I'm currently in Antwerp - the first time I've set foot on the continent since 2019, and that was only to change planes. I'm in a hotel near city's impressive basilica of a railway station, with an anchovy-laden pizza decocting quietly in my stomach. It's only a brief visit, though, to give a lecture; tomorrow, back to Birmingham and thence Bristol.

It's really embarrassing a) how little I find I'm able to use French (I never had Flemish) and b) how little it matters, everyone else being fluent in English. I seem to have the kind of brain that can only hold one foreign language at a time, and of course that's currently Japanese.

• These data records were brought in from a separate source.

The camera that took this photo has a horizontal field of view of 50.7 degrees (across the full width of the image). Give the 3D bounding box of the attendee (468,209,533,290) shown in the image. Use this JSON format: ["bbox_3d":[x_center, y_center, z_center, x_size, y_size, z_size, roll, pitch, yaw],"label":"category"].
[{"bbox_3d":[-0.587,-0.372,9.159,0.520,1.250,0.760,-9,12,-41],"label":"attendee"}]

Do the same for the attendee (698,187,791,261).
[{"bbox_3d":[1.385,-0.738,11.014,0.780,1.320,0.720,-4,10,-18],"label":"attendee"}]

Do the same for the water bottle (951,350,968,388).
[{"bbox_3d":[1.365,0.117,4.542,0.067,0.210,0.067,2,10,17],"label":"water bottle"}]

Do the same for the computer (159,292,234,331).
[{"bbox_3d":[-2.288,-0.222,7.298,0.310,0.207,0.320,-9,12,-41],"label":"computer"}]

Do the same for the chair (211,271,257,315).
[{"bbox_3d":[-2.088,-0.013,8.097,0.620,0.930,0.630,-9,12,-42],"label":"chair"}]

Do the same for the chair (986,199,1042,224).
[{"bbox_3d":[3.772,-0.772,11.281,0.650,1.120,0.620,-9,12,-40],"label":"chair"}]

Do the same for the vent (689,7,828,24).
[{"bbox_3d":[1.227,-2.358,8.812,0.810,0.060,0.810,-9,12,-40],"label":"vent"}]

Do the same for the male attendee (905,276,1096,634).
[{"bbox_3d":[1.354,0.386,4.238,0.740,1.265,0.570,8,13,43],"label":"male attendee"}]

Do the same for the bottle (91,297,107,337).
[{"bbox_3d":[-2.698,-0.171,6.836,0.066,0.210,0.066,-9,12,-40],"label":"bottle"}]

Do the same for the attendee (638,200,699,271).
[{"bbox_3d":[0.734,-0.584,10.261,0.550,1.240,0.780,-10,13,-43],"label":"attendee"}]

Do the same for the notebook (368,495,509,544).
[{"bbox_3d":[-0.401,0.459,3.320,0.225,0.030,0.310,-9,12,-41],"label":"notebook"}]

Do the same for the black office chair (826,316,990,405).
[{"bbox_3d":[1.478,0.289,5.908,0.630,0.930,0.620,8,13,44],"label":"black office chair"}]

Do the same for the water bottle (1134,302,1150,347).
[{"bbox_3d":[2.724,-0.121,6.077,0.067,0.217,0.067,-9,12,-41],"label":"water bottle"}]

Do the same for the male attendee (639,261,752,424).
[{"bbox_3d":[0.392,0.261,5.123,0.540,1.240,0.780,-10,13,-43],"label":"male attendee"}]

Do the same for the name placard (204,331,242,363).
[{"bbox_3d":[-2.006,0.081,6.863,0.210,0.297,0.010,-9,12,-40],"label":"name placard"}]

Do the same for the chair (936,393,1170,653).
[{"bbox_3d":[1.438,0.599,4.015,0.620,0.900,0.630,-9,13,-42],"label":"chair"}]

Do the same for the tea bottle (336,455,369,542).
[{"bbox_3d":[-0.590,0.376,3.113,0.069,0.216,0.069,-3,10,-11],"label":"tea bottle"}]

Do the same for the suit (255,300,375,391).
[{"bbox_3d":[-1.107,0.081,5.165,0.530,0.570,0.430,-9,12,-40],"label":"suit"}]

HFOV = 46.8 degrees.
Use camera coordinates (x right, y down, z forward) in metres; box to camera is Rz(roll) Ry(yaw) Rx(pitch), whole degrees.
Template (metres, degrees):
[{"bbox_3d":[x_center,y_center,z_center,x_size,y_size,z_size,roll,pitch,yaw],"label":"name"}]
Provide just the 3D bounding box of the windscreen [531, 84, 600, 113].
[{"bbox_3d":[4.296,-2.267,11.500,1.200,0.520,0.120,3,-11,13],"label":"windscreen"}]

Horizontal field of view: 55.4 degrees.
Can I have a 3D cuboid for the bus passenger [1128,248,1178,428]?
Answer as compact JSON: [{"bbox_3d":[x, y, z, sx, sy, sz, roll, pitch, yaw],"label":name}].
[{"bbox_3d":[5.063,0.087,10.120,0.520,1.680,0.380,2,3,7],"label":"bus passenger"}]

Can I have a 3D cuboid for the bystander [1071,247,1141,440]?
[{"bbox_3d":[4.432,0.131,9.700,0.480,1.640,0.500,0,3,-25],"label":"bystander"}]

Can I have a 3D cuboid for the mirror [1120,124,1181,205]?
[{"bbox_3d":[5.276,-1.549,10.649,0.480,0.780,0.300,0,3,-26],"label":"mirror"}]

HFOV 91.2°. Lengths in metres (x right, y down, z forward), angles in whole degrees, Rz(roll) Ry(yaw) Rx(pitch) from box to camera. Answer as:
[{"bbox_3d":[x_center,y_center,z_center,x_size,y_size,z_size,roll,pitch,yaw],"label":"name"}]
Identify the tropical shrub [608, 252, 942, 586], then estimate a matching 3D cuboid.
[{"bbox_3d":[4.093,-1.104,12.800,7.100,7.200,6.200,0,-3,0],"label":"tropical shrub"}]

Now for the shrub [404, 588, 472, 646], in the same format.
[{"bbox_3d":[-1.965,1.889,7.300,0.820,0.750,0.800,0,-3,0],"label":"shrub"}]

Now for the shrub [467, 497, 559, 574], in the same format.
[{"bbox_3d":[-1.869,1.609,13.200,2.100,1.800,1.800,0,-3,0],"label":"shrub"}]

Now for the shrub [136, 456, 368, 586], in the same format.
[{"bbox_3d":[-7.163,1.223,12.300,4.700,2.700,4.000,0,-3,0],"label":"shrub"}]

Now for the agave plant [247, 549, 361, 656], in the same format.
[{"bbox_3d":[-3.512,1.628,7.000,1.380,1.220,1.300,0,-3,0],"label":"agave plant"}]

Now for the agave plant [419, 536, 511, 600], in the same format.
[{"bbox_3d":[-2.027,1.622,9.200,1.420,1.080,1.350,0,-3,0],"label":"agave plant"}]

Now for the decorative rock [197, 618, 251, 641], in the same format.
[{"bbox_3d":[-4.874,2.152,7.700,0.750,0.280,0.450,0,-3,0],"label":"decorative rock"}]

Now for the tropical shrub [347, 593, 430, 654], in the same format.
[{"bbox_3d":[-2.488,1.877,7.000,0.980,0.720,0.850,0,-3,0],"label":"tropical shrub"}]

I thought I was doing okay when I arrived at the hotel and introduced myself as Catherine Butler in a half-decent accent, but then heard myself add involuntarily, "desu" - a real confidence knocker.

Actually, most of the French I need is hidden somewhere in my head, but to get at it I need to heave the Japanese out of the way, and more often than not a residual layer of German too - and by then the moment's passed. A few seconds too late, I remember what it was I wanted to say, but now it's no more than a case of l'esprit d'escalier.

The irony isn't lost on me.
heleninwales: (Default)

[personal profile] heleninwales 2022-11-07 11:08 am (UTC)(link)
If you're using more than one (or two) languages all the time, the brain keeps them all current and will happily switch between them. But if you learn them sequentially and only use one non-native language at a time, the previous ones seem to go dormant. Not that I ever could speak French, but it's well buried now, but I'm doing OK learning a bit of Spanish while using Welsh and English every day.